Franc-maçonnerie mixte et féminine moderne
À la fin du XIXe siècle, des rites similaires à l’adoption apparurent aux États-Unis, permettant aux maçons et à leurs parentes féminines de participer ensemble au rituel. Ces corps distinguaient soigneusement le rituel mixte de la franc-maçonnerie des hommes, et les loges britanniques du XVIIIe siècle et leurs filiales américaines restèrent exclusivement masculines.
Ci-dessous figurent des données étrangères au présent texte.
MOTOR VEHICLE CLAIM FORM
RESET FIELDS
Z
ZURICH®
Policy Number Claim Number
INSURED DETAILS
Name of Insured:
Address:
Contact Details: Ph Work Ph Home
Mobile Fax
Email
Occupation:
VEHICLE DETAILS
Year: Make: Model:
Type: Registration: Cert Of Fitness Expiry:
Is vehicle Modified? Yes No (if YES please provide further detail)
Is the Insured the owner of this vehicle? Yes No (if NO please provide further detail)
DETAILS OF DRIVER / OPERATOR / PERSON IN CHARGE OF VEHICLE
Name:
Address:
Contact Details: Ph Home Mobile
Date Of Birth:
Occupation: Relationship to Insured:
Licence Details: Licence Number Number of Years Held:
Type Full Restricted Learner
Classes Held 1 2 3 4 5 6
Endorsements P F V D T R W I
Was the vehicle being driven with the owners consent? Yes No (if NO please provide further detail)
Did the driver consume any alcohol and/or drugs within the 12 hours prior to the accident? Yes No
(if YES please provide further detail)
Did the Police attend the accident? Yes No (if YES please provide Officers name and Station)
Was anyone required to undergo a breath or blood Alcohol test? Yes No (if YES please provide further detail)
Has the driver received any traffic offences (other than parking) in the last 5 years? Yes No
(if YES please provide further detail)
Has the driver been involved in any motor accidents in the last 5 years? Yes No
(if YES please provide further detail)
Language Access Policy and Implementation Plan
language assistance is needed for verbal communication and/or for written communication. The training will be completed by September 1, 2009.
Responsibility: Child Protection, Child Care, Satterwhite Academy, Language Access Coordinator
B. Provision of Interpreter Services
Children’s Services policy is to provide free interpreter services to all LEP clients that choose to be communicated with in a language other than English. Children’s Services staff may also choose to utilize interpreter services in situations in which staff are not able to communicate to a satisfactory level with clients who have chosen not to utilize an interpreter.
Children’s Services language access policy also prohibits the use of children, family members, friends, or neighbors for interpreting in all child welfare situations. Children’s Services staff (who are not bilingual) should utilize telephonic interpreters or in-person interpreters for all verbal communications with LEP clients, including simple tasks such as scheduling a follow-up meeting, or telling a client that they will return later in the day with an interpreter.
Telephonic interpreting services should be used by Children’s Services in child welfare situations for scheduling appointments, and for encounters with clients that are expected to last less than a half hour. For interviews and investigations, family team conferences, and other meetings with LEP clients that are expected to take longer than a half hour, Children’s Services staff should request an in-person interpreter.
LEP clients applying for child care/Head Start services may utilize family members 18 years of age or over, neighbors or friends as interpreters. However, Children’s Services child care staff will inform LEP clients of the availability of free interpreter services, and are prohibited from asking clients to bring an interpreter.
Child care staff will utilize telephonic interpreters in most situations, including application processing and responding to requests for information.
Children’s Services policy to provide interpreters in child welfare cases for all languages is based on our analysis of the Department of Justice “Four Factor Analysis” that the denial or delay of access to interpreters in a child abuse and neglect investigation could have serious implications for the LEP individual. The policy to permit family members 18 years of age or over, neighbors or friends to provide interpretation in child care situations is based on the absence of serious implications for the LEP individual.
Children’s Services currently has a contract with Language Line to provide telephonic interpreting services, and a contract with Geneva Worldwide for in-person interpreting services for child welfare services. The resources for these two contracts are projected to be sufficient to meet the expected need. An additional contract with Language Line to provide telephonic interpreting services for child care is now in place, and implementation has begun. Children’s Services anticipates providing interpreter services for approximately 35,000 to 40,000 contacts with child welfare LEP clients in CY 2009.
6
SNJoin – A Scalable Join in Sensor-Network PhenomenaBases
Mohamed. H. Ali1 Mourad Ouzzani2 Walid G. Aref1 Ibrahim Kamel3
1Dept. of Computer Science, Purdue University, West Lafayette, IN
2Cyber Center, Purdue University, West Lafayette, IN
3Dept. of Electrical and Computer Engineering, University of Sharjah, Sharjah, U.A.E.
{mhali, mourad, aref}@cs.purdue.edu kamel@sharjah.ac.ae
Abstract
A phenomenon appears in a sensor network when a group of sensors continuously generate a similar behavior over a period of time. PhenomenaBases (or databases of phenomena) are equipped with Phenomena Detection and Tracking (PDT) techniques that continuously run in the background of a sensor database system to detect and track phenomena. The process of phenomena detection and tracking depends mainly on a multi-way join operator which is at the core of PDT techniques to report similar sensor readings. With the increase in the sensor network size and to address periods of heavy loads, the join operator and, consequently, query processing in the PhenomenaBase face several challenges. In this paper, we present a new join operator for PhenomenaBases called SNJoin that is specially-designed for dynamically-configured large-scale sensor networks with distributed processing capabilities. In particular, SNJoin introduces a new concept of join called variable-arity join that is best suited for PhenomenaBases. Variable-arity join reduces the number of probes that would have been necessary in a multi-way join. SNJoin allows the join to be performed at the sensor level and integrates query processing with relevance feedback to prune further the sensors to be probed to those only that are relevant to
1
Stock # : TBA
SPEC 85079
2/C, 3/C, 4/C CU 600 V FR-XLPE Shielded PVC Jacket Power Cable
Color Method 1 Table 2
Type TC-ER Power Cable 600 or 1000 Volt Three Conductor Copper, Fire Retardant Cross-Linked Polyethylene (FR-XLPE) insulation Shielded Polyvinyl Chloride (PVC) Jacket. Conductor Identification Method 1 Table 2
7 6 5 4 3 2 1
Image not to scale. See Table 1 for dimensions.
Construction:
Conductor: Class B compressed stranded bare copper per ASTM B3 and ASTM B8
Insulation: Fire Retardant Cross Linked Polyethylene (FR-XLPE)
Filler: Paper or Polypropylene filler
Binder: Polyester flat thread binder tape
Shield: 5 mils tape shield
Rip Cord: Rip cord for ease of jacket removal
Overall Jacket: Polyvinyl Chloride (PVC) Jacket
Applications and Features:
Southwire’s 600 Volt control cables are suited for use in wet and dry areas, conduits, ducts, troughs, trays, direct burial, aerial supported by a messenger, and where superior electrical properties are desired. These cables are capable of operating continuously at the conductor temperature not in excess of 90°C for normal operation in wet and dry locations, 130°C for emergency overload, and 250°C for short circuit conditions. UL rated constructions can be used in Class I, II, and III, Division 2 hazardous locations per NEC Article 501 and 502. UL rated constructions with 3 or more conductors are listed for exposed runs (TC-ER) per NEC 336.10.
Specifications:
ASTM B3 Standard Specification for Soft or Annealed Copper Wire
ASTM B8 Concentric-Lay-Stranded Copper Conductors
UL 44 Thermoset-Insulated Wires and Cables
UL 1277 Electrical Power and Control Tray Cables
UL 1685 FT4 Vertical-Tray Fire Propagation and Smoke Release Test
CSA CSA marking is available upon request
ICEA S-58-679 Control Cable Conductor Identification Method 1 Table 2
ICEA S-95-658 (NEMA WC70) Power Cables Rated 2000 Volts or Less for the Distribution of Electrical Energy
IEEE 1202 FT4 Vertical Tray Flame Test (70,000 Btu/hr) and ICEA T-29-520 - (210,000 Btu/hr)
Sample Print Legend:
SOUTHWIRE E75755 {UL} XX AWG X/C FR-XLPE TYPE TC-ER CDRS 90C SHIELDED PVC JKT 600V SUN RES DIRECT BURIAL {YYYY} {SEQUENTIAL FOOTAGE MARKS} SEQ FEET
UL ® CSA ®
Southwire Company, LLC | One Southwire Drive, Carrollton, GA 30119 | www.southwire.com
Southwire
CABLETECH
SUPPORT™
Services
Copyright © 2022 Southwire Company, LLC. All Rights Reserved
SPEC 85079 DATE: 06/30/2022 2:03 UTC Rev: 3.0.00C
Dans les années 1890, des loges mixtes suivant un rituel maçonnique standard commencèrent à apparaître en France et se répandirent rapidement dans d’autres pays. Peu après, des juridictions exclusivement féminines apparurent. En règle générale, l’admission des femmes est désormais reconnue dans les juridictions continentales du Grand Orient. Dans la franc-maçonnerie anglo-américaine, ni les loges mixtes ni celles exclusivement féminines ne sont officiellement reconnues, bien que des relations non officielles puissent être cordiales, avec des locaux parfois partagés.
Conclusion
L’histoire de la femme dans la franc-maçonnerie est l’histoire d’une exclusion formelle nuancée par des exceptions réelles et par le développement de voies parallèles de participation. Depuis les témoignages médiévaux de femmes liées aux métiers du bâtiment jusqu’aux loges d’adoption du XVIIIe siècle et aux juridictions mixtes et féminines contemporaines, la présence féminine a été constante quoique inégale. La division actuelle entre les juridictions continentales, qui reconnaissent la franc-maçonnerie féminine et mixte, et les anglo-américaines, qui ne la reconnaissent pas officiellement, reflète la persistance de conceptions distinctes sur la nature de l’institution et sur le rôle de la femme en son sein. Le débat historiographique sur des documents comme le manuscrit York No. 4 rappelle que l’interprétation des sources reste une matière vivante d’étude.